▸ CONSIGNA A
En el fragmento sobre la prensa y la corrupción en el Perú, ¿quién era el jefe de la sección policial del "Correo" de Mario Castro Arenas?
▸ CONSIGNA B
Prosigue el fragmento sobre la prensa y la corrupción en el Perú a partir de su última oración.

▸ FRAGMENTO CITADO
▼

La prensa peruana ha dejado de escribir. Ahora, por lo general, redacta memos llenos de legaña judicial y baba abogadil, gomina y caspa.

Los otrosíes están matando a la pren­sa. Los colaboradores eficaces nos han apuñalado.

No es culpa de la prensa solamente. Es el país el que se ha convertido en esta tempestad de juicios y alegatos.

Es la corrupción, al fin y al cabo, la culpable. Son los presidentes rateros y metamemoriosos a la mala los responsables.

Por la corrupción es que la prensa hace su agenda en los pasadizos del ministerio público, en las salas de los letrados, en la cocina de la policía especializada en delitos “de alta complejidad”. Me da risa. Como si robar no fuera lo más sencillo del mundo.

Recuerdo que hace muchos años, en el “Correo” de Mario Castro Arenas, el jefe de la sección policial era el legenda­rio Emilio Bobbio, un tipo tranquilo que despachaba con el jefe de la Policía de Investigaciones y que apenas abría la boca cuando daba órdenes. Bobbio sería hoy director y tendría una corte de operadores desplazados en todos los escenarios del crimen. Su sección ha hecho metástasis.

El problema es que el periodismo car­gado de jerga procesal y documentado con transcripciones oficiales tiende a quedarse.

Y eso es porque la corrupción en el Perú no es una enfermedad sino una segunda naturaleza.

¿No lo han visto?

La corrupción cambia de nombres, se metamorfosea, se camaleoniza y sigue allí, invicta como una bacteria antes de la penicilina.

¿Fracasa Chávarry pasajeramente?

Pues allí está Tomás Aladino Gálvez haciendo de las suyas.

¿Descubren nuevas y aplastantes pruebas en contra de la jefa de la orga­nización Fuerza Popular?

Pues allí está el Tribunal Constitucional que libera a la receptora del dinero sudo de Romero Paoletti.

¿El fujimorismo teme no meter a su gente en el próximo Congreso?

Pues allí está Solidari­dad Nacional para servirle de seudónimo.

Y los cuellos blancos del puente y la alameda. Y el pútrido CNM, dentro de poco reemplazado por la ya maloliente JNJ: siglas del cachondeo. Y, encima, la avaricia de los delincuentes de Odebrecht a la hora de descifrar los codinomes.

La corrupción en el Perú es invencible.

Viene de lejos. Viene de dentro. Es multidrogorresistente. La arrastramos, con alguna tregua, durante el siglo XIX.

▲

▸ INFORMACIÓN PROPORCIONADA
▼

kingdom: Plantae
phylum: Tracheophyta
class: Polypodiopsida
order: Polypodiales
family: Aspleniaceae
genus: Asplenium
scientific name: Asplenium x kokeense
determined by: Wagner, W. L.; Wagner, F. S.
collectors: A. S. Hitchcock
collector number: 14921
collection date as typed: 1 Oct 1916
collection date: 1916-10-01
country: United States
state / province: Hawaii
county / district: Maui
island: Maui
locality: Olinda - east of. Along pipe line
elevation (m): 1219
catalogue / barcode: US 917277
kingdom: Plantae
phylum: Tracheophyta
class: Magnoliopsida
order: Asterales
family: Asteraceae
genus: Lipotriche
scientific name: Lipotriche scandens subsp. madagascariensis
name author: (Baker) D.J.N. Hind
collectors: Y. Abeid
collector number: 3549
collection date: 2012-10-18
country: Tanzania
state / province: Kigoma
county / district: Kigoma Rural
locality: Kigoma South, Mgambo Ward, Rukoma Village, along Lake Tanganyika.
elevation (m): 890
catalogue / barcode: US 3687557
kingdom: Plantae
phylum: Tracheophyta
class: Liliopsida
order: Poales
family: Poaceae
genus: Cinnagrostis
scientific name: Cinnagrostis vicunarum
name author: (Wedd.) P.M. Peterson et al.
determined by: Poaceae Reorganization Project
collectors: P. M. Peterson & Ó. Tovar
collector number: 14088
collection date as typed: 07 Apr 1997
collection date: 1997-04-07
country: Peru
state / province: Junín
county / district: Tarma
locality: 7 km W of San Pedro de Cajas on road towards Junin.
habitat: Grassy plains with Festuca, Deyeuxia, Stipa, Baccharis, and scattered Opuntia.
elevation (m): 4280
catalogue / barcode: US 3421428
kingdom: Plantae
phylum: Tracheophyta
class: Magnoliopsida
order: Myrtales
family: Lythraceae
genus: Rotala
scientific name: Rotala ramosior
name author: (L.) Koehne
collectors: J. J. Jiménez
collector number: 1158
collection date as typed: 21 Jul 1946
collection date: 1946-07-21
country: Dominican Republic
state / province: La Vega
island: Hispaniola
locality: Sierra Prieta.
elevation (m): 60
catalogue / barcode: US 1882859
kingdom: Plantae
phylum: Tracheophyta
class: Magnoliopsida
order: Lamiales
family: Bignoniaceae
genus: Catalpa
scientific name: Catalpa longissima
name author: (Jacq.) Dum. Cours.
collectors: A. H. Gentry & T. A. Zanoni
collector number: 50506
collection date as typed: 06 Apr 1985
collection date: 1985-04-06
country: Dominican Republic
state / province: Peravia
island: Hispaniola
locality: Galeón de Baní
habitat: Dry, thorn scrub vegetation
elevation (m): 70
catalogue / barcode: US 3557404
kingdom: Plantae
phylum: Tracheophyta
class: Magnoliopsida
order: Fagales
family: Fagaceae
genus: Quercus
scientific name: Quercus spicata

▲

▸ RESPUESTA A
Emilio Bobbio.

▸ RESPUESTA B
La quintaesenciamos en el XX. Y vino Fujimori, el japonés encubierto, y la convirtió en obra de arte, en himno nacional y refundación patria. La extendió de arriba abajo, de izquierda a derecha, de norte a sur, de este a oeste. La mugre fue, con él, la rosa de los vientos.

Esas son las pestes que hoy nos arrin­conan.

Por eso a veces pienso que odiar al Perú, el país que amo y que habrá de matarme, es una necesidad enloquecedora, un desahogo, una terapia, un modo re­torcidamente contradictorio de subsistir.

Y es cierto. A veces odio al Perú. Me parece un país despreciable.

¿Pero hay países despreciables? ¿No esa una neurótica exageración?

No lo sé. ¿La Sudáfrica que encarceló a Mandela no era despreciable? ¿La Cuba de los casinos, los burdeles y las mafias estadounidenses no era despreciable?

¿No fue despreciable el reino belga de Leopoldo II? ¿No habrían sido despreciables los Estados Unidos de América si el sur hubiese ganado la guerra civil?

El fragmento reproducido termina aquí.